La temperatura está muy por debajo del punto de congelación y la nieve cae en grandes copos suaves. En la penumbra, un grupo de soldados se arrodilla sobre sus armas mientras intentan cargarlas con gruesos guantes de invierno. Es difícil, pero con el frío que hace, los dedos no aguantan mucho tiempo sin guantes.
En el norte de Suecia, un grupo de soldados daneses está realizando el «Curso de Guerra Invernal». El curso se extiende durante la mayor parte del mes de enero y es una colaboración entre los ejércitos danés y sueco. Se lleva a cabo con el apoyo de instructores de varios países, para alumnos que también representan a varias naciones. Entre los alumnos hay mandos y oficiales de diferentes partes del ejército danés.
Entre los soldados en la nieve, el director del curso da la orden de prepararse para partir. De forma rápida y eficaz, los alumnos recogen sus cosas, se calzan los esquís y se deslizan por el paisaje nevado con movimientos largos y controlados.
El entorno está cubierto por una gruesa capa de nieve, por lo que es difícil ver que los soldados se encuentran en un campo de entrenamiento. Sin embargo, esto queda claro cuando una serie de blancos se levantan repentinamente de la nieve. En una fracción de segundo, todos los alumnos han adoptado la posición de tiro tumbados boca abajo en la nieve profunda.

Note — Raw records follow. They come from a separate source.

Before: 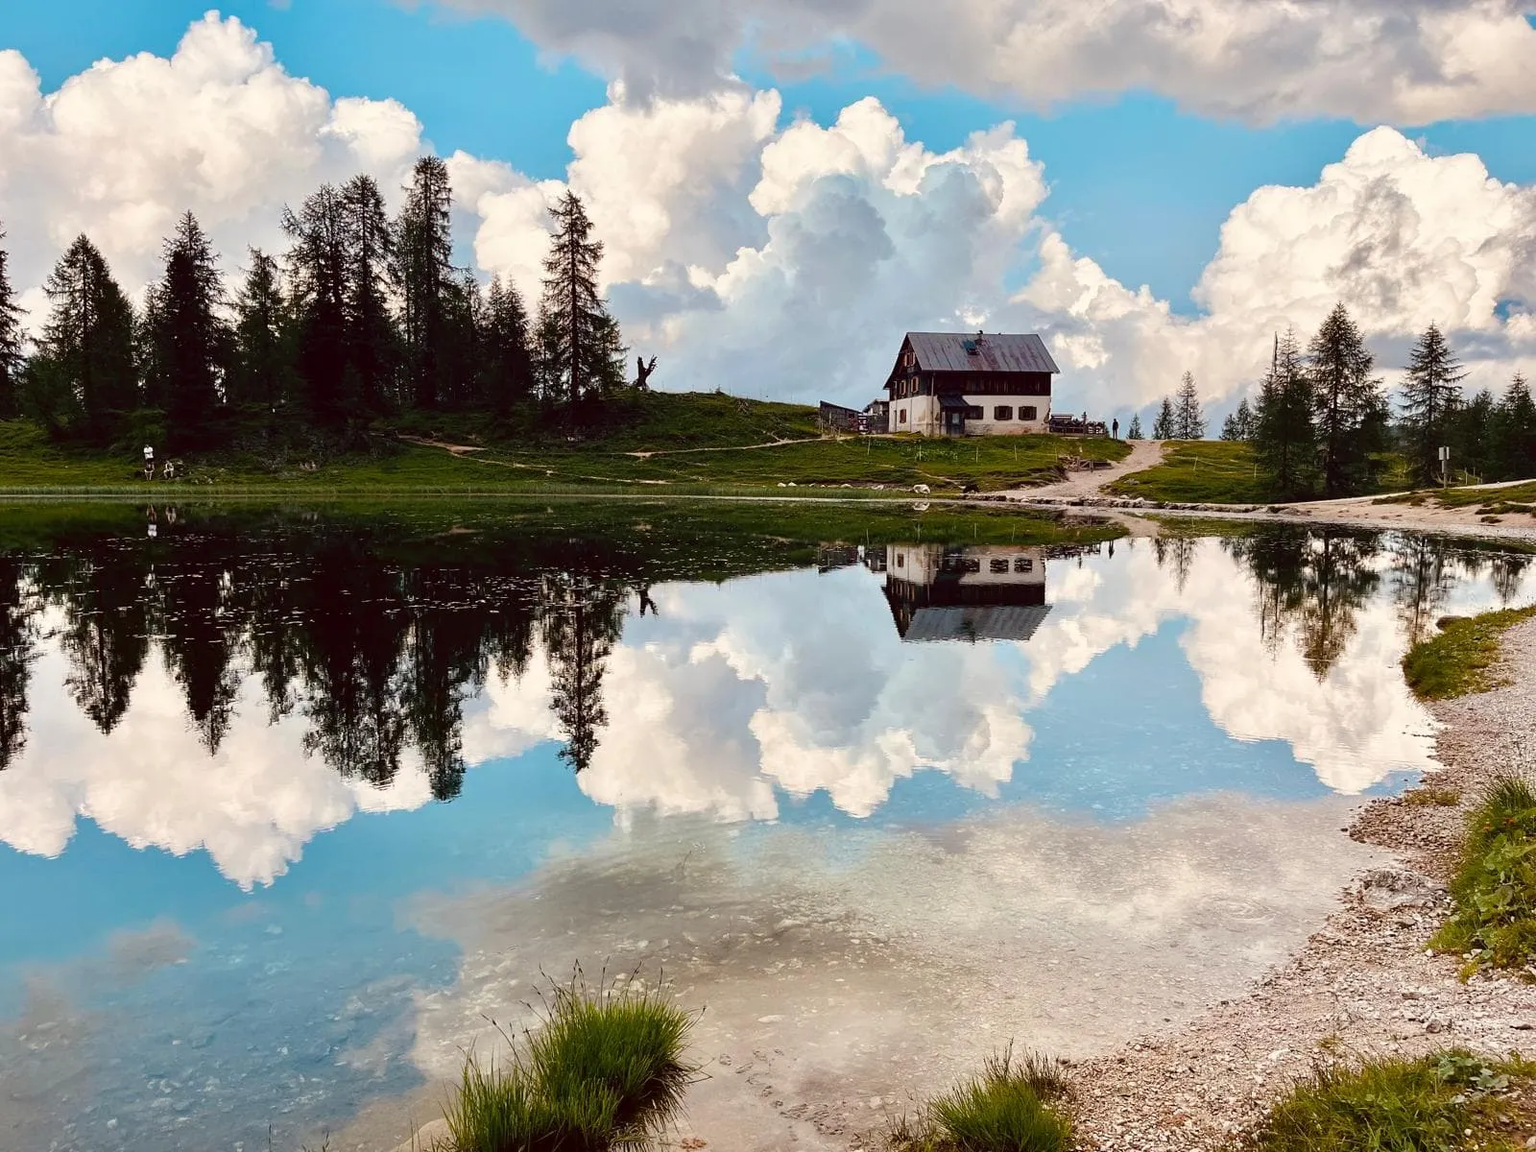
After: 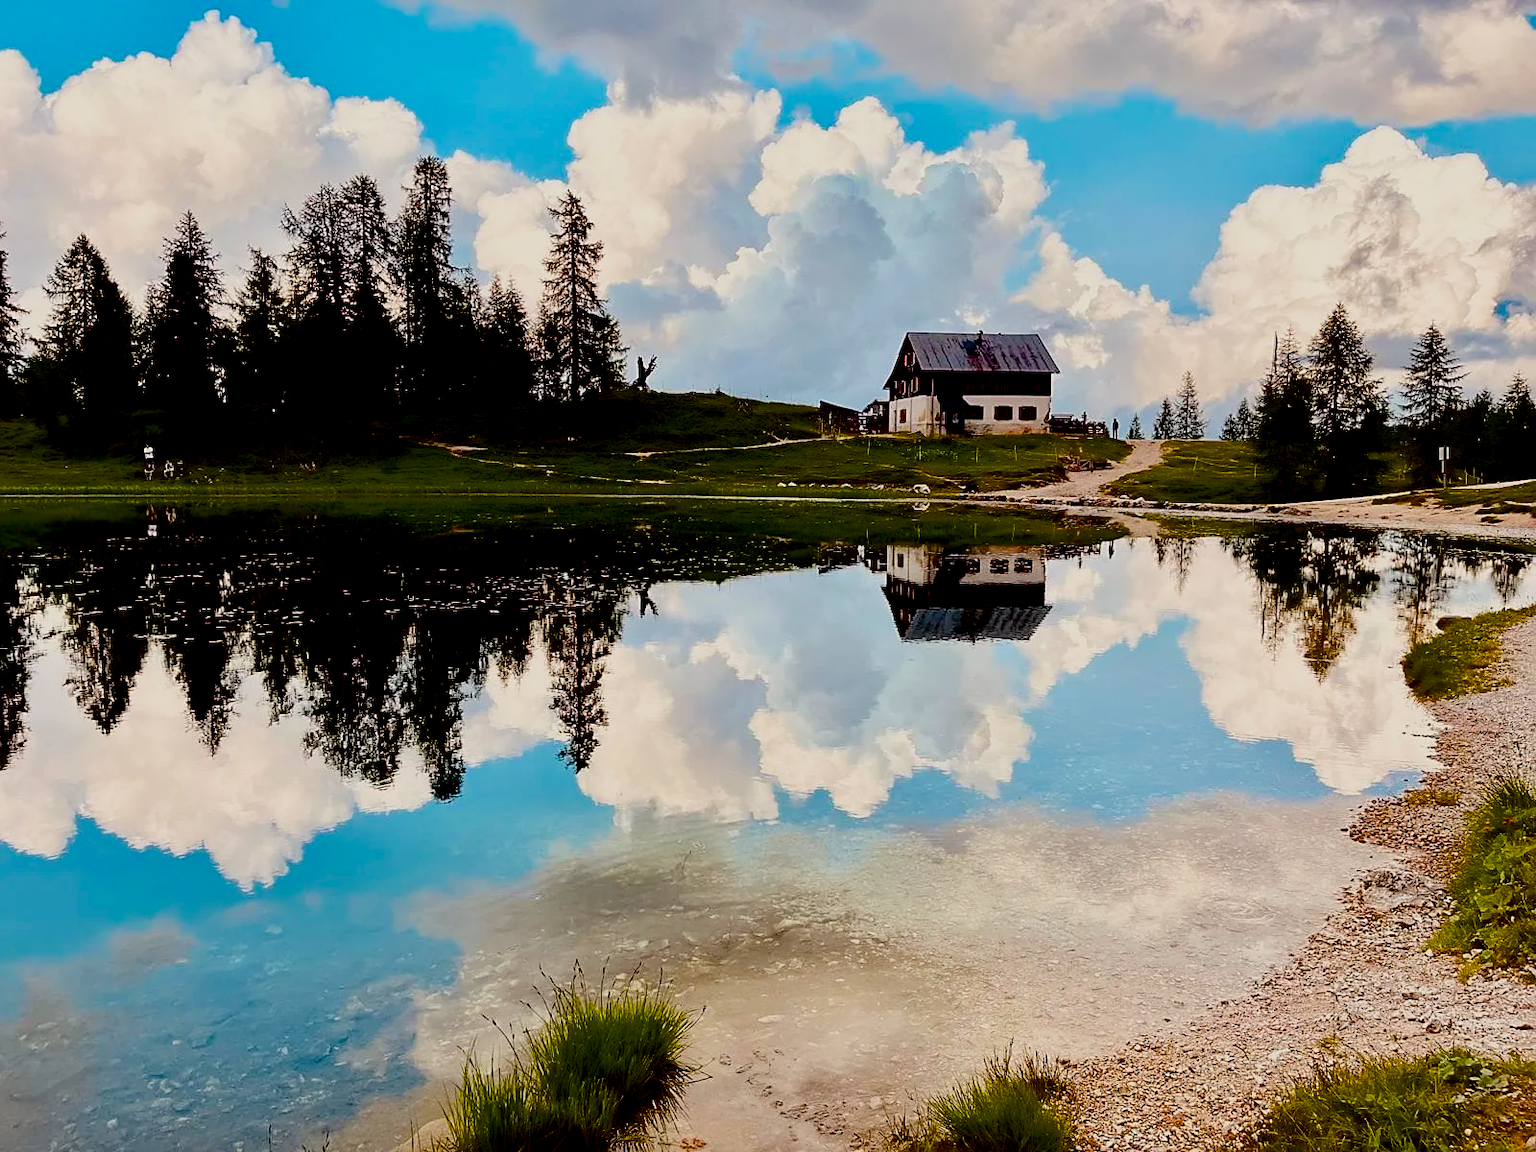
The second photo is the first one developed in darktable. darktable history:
sharpen: radius 1.864, amount 0.398, threshold 1.271
exposure: black level correction 0.056, exposure -0.039 EV, compensate highlight preservation false
filmic rgb: black relative exposure -7.75 EV, white relative exposure 4.4 EV, threshold 3 EV, target black luminance 0%, hardness 3.76, latitude 50.51%, contrast 1.074, highlights saturation mix 10%, shadows ↔ highlights balance -0.22%, color science v4 (2020), enable highlight reconstruction true
contrast equalizer: octaves 7, y [[0.6 ×6], [0.55 ×6], [0 ×6], [0 ×6], [0 ×6]], mix -0.2
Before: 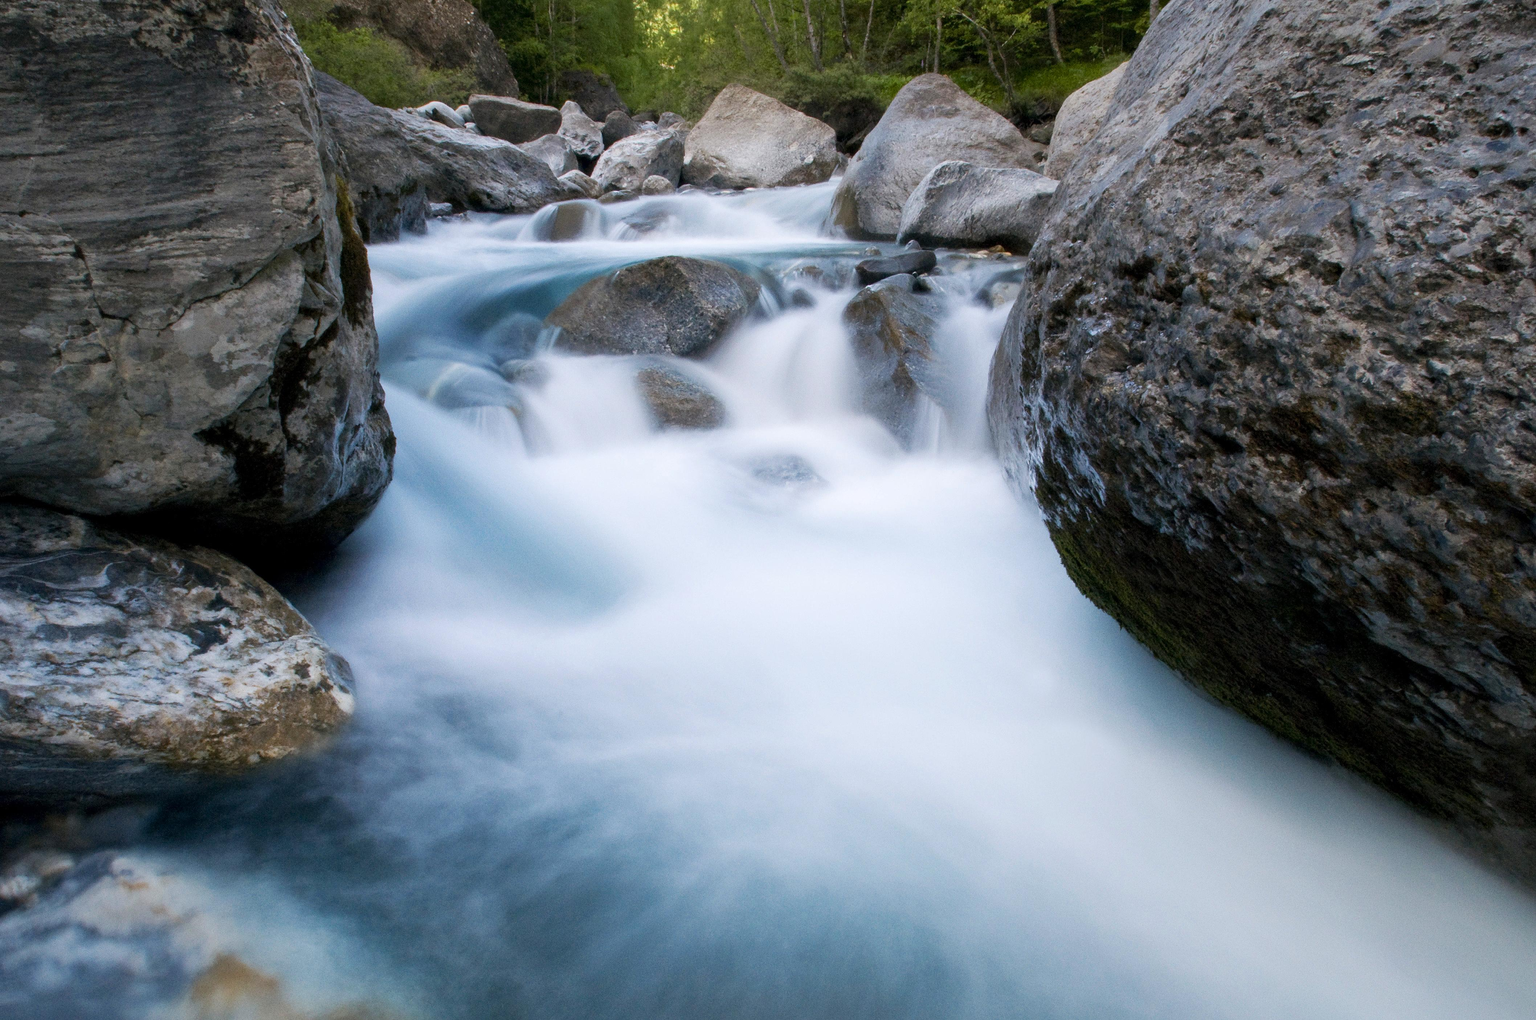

Los nuevos entornos requieren nuevos conocimientos
A través de diferentes módulos didácticos y ejercicios, los alumnos aprenden a adaptar los procedimientos tácticos, utilizar su equipo y dirigir su unidad de forma segura y eficaz en condiciones de frío extremo y nieve muy profunda.
«Los soldados aprenden a utilizar sus conocimientos sobre guerra en su país de origen de nuevas formas, adaptadas al clima ártico», explica el sargento mayor y director del curso, Denis.
Lleva impartiendo los cursos desde 2016 y cada año pasa gran parte del invierno en el norte de Suecia formando a soldados en guerra ártica junto con su colega sueco Frederik Flink y sus instructores auxiliares.
El frío ambiente también requiere conocimientos totalmente nuevos. Por eso, la formación incluye, entre otras cosas, técnicas de tiro con esquís, tratamiento y prevención de lesiones por congelación y transporte a largas distancias con esquís, trineo y mochila.
Y, según Denis, se trata de conocimientos importantes si no solo se quiere sobrevivir, sino también ser capaz de realizar las tareas asignadas en un clima mucho más duro que el que los soldados conocen de los inviernos daneses.
«En gran medida, se puede operar en estas condiciones sin poner realmente en peligro la vida. Pero para permanecer aquí durante más tiempo, resolver una tarea y, al mismo tiempo, ser capaz de resolver otra tarea posteriormente, se necesita cierta formación. Por eso es importante contar con guías que conozcan bien este clima», afirma Denis.
La cooperación nórdica es importante
Desde 2013, el ejército danés participa y organiza cursos de entrenamiento invernal en colaboración con el ejército sueco. Según Denis, se trata de una cooperación sólida.
«Existe un entendimiento común y nuestros procedimientos de trabajo son similares. Compartimos el espacio aéreo, el mar y las fronteras terrestres», afirma Denis.
Al reforzar la capacidad de los soldados daneses para operar en condiciones de frío extremo, el ejército refuerza al mismo tiempo la defensa nacional y colectiva nórdica del Ártico.